3 Hours to See the City: 

We woke up early to maximize the few hours we had left in Casablanca. Breakfast was provided by the hotel- hard boiled eggs, olives, coffe, orange juice, bread, jam, and cheese. 

Our Breakfast in Casablanca, Morocco

After breakfast we walked over to the train station. After talking with another tourist in the hotel we decided that a train was the fastest and most cost effective way to get to the airport. We checked out the train times at the station and then headed to see the open air central market, Marche Central. Unfortunately, it was so early that the stands were closed. The vendors were sweeping and clearing trash, getting ready to set up for the day. 

Marche Central in Casablanca, Morocco

We left the market and walked through and area of the city called Old Medina. This area of the city is comprised of small winding alleys, built before cars- no grid system and very easy to get lost in. We wandered through the maze of streets and saw some life, street venders getting their shops open, many small family owned shops selling different types of bread, corner stores, and people going about their daily routines. But because of the early morning hour it was still rather quiet. It's a largely residential area and we observed long narrow houses sandwiched between alleys. It was a run down area with lots of trash on the street but it had a lot of character. We navigated our way back to a Main Street and noticed the Hassan II Mosque not too far in the distance. With enough time to spare we figured we would check it out in the day light. 

Old Medina in Casablanca, Morocco

As we approached the mosque the rising sun illuminated it and it really was stunning. It sits right on the water. Delicate tile work covered arches surrounding the mosque. The mosque was huge with large arc shaped door ways. It was really beautiful. We stopped to take pictures and admire for a while. 

Hassan II Mosque in Casablanca, Morocco

We walked back toward our hotel back through the Old Medina part of town. the alley ways were getting more lively as it was getting later. Street venders were out and a larger crowd was wondering the streets. We found ourselves lost for a bit but eventually found our way back to the hotel.

We grabbed our bags and headed toward the train station. We bought two tickets for 80 dirham total for second class seats. We caught the train at 11, and it literally took us inside the airport. Much more convenient and faster than a cab. With the exception of the crying baby the entire train ride. 

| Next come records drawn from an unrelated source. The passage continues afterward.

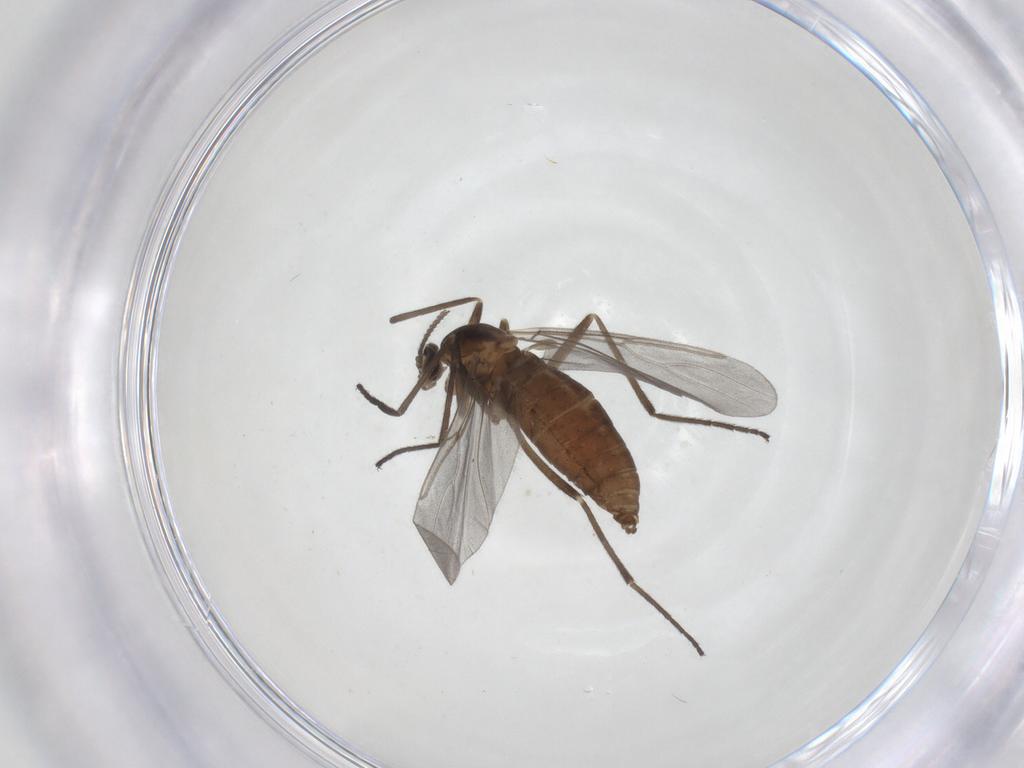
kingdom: Animalia
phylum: Arthropoda
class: Insecta
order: Diptera
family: Cecidomyiidae
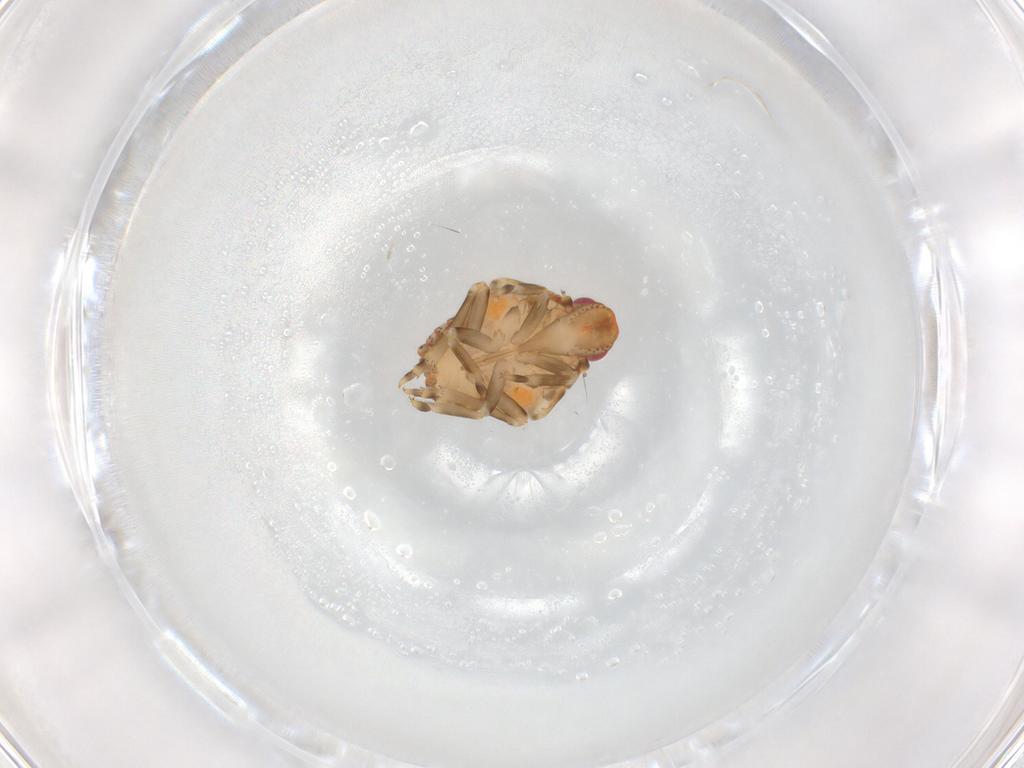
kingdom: Animalia
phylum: Arthropoda
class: Insecta
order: Hemiptera
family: Flatidae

Train Station in Casablanca, Morocco

Train Station in Casablanca, Morocco

With an effortless pass through customs and security and a conversation with a friendly Polish tourist we found our gate and were ready to board the plane...Until Scott checked his phone and learned about a fraudulent charge on his credit card. 

Fraudulent Charges:

I (Scott) received an email from Barclay suggesting one of my charges may have been fraudulent.  I check my credit cards, as well my credit score from 2 different agencies at least every 2 days.  I hadn't checked in the last few days because of how much time we had spent running around.  I called the credit card company and found out there were half a dozen unauthorized charges to my credit card.  I was able to have the charges reversed, another card overnighted to me in Lisbon, and the existing card canceled all while I was inline to board.  I think the ATM had scammed me in Rio...go figure.  I had accidentally put in my credit card instead of my ATM card--one is purple and the other is dark blue.  I'm crossing my fingers that nothing goes wrong with my ATM card.

On Another Note:  Last week a collection hit my credit file.  I compiled and sent in a dispute to 2 of the credit agencies.  TransUnion has already rectified, and removed, the collection on my file.  I'm not too worried about the other agency as when one agency updates its files they will relay the updated information to the other 2 within 30 days.